• _ASSIGNED TASK_: Set out each line from the following listing that includes the word "left".
[Start of section]
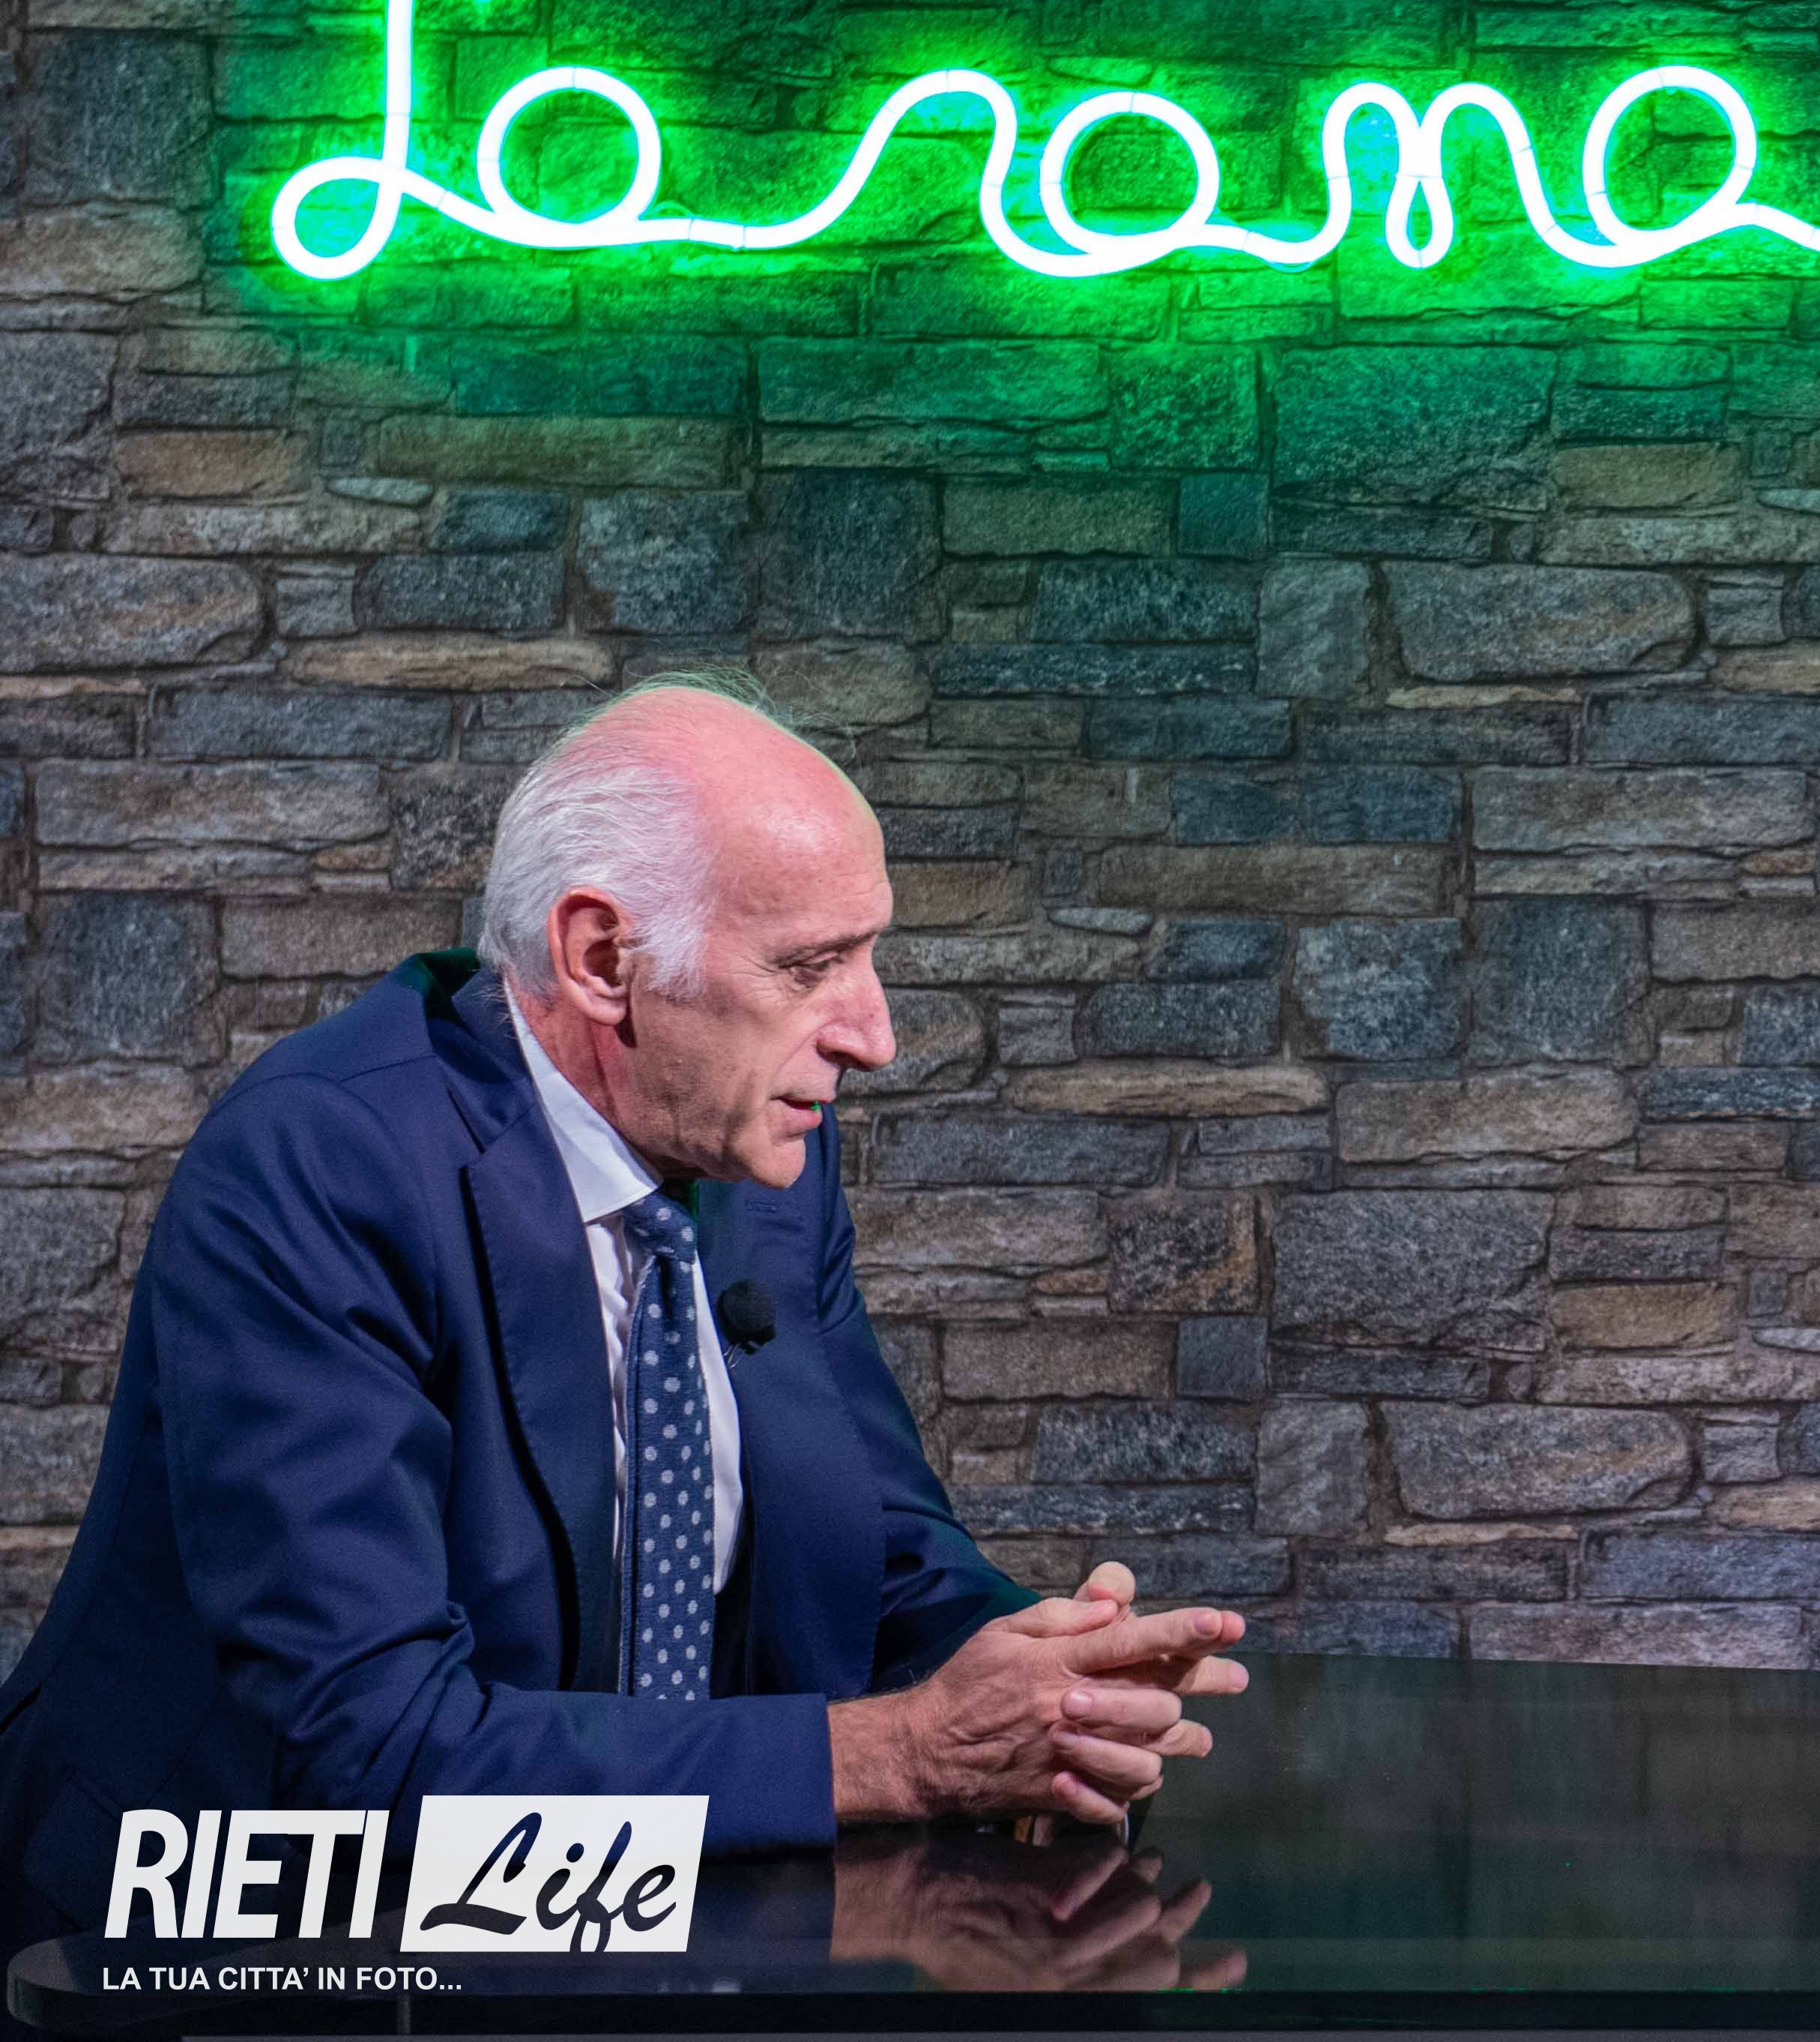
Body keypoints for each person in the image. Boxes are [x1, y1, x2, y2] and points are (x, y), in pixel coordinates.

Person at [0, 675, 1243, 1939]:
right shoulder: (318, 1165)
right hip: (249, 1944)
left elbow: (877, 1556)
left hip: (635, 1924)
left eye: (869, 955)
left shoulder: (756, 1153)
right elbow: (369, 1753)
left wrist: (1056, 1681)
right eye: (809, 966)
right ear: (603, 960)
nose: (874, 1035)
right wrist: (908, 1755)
[End of section]
• _SOLUTION TO THIS PROBLEM_:
left elbow: (877, 1556)
left hip: (635, 1924)
left eye: (869, 955)
left shoulder: (756, 1153)
left wrist: (1056, 1681)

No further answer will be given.